Hal-hal kecil tersebut tidak hanya berlaku di kalangan pendidikan bahkan di lingkungan sekitar, anak-anak yang memiliki perilaku "nakal" jarang dilakukan pendekatan tertentu, setiap orang seolah berhak memberikan label dan tujuan hidupnya di masa depan.
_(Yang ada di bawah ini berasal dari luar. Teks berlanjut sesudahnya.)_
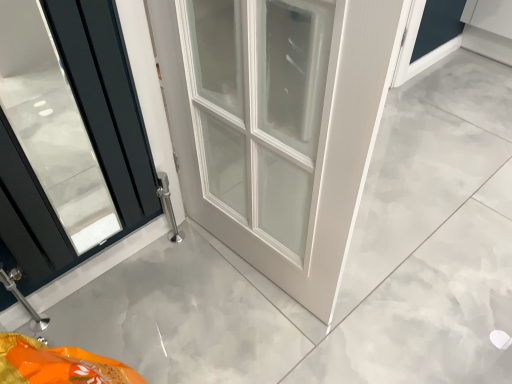
In order to face white glossy door at center, should I rotate leftwards or rightwards?

To align with it, rotate left about 13.016°.

Identify the location of white glossy door at center. (277, 125).

What do you see at coordinates (277, 125) in the screenshot? I see `white glossy door at center` at bounding box center [277, 125].

Locate an element on the screen. white glossy door at center is located at coordinates (277, 125).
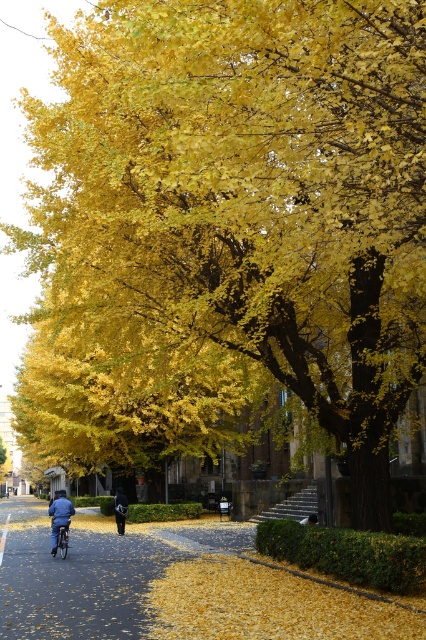
You are a pedestrian walking on the pathway and see the metallic silver bicycle at center and the dark blue fabric jacket at center. Which object is closer to your right side?

The metallic silver bicycle at center is closer to your right side because it is positioned to the right of the dark blue fabric jacket at center.

You are a pedestrian walking on the path and see the metallic silver bicycle at center and the dark blue fabric jacket at center. Which object is closer to you?

The metallic silver bicycle at center is closer to you because it is in front of the dark blue fabric jacket at center.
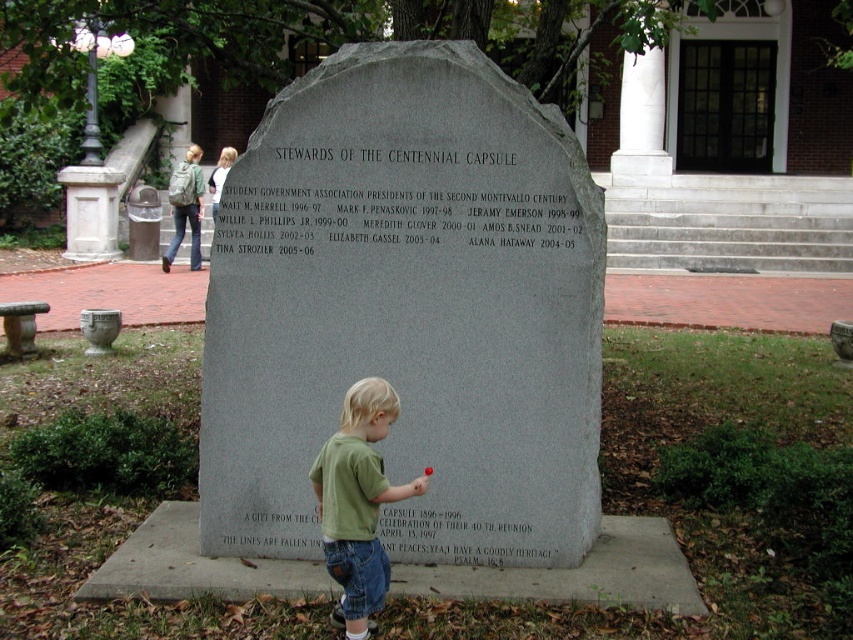
You are holding a camera and want to take a photo of the gray stone monument at center. If you are standing 3.36 meters away from the monument, is this distance sufficient to capture the entire monument in one frame?

The gray stone monument at center and camera are 3.36 meters apart from each other. This distance may be sufficient depending on the camera lens used. A standard lens might require stepping back further, while a wide angle lens could capture the entire monument from this distance.

You are standing in front of the monument and want to touch both the gray stone plaque at center and the matte gray stone at lower center. Which one would you need to reach out further to touch?

You would need to reach further to touch the matte gray stone at lower center because it is farther from you compared to the gray stone plaque at center, which is closer.

You are a tour guide explaining the monument to visitors. You want to mention the size difference between the two gray stone elements. How does the size of the gray stone plaque at center compare to the matte gray stone at lower center?

The gray stone plaque at center is bigger than the matte gray stone at lower center.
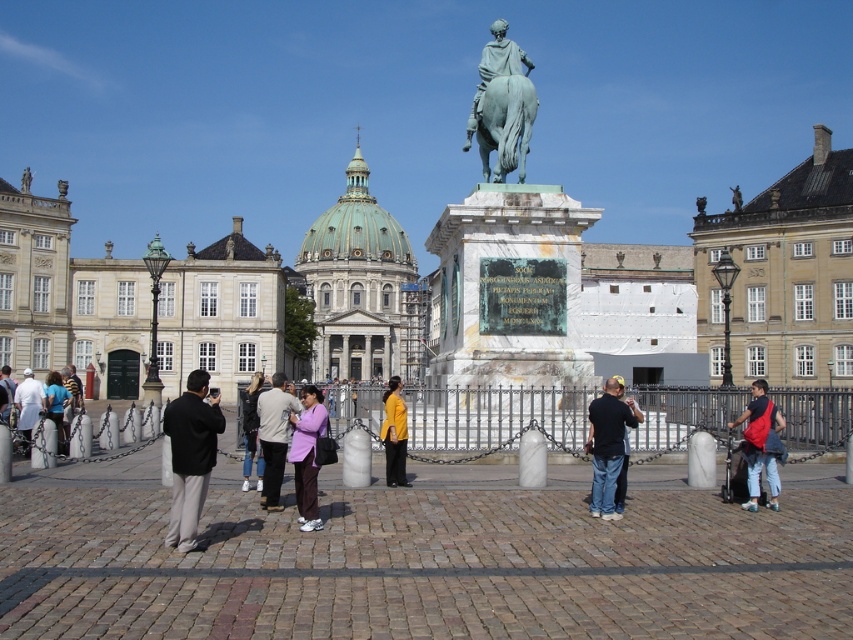
You are an artist sketching the scene of the equestrian statue in the public square. You notice two pieces of clothing worn by a person at the center of the image. The clothing items are the purple fabric pants at center and the light purple fabric shirt at center. Which clothing item is positioned higher on the person?

The purple fabric pants at center is located above the light purple fabric shirt at center, so the purple fabric pants at center is positioned higher on the person.

You are a photographer trying to capture the polished bronze statue at center and the yellow matte shirt at center in the same frame. Based on their sizes, which object should you focus on first to ensure both are clearly visible in your photo?

The polished bronze statue at center is bigger than the yellow matte shirt at center, so you should focus on the polished bronze statue at center first to ensure both are clearly visible in your photo.

You are a photographer standing in the public square and want to capture both the polished bronze statue at center and the yellow matte shirt at center in a single frame. Based on their sizes, which object will appear larger in the photo?

The polished bronze statue at center will appear larger in the photo because it is taller than the yellow matte shirt at center.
Perbuatan semacam ini tanpa disadari membentuk masyarakat yang anti dengan rasa salah, harus suci, dan tidak boleh ada diskusi, yang dikemudian hari membentuk mata rantai generasi yang tidak mengenali dirinya sendiri namun sibuk menghakimi orang lain, sehingga muncul istilah tabu bagi orang-orang yang memutuskan untuk mengobati "kegilaan pikiran" atau biasa disebut konseling.
Orang-orang yang memutuskan untuk pergi ke psikolog atau psikiater seolah-olah menjadi hal yang aneh, dalam buku "I Want to Die but I want to Eat Teokpokki" semacam esai seorang Baek Se Hee yang mengidap distimia berupa gangguan kecemasan yang membuat dia berpikir berlebih terhadap standar masyarakat hingga merasa dirinya selalu kurang sampai akhirnya ia memiliki keberanian diri untuk ke psikiater dan disitu ia mulai merasa lebih baik, saya sendiri meyakini pengobatan yang berkaitan dengan kejiwaan maupun syaraf adalah pengobatan jangka panjang, ada yang memang membutuhkan mengonsumsi obat atau ada yang butuh hanya bertemu dengan psikolog lalu dibantu untuk mengarahkan pikirannya, namun yang pasti bukan melakukan tindakan pembiaran ketika sudah merasa pikiran-pikiran tersebut berpotensi menyakiti diri.
Ketabuan dalam hal-hal semacam ini mungkin dipengaruhi banyak faktor, terutama di Indonesia dengan jumlah penduduk sudah mencapai sekitar 280 juta jiwa dengan total penduduk hampir 50% merupakan pengguna sosial media, pastinya juga sangat berpengaruh terhadap cara berpikir seseorang, penggunaan media sosial yang masif namun masih memiliki kepekaan sosial yang kurang sebenarnya patut dipertanyakan, apakah karena konten yang tersebar memang lebih banyak yang tidak baik atau memang manusia memang menyukai hal-hal yang "sudah begitu saja".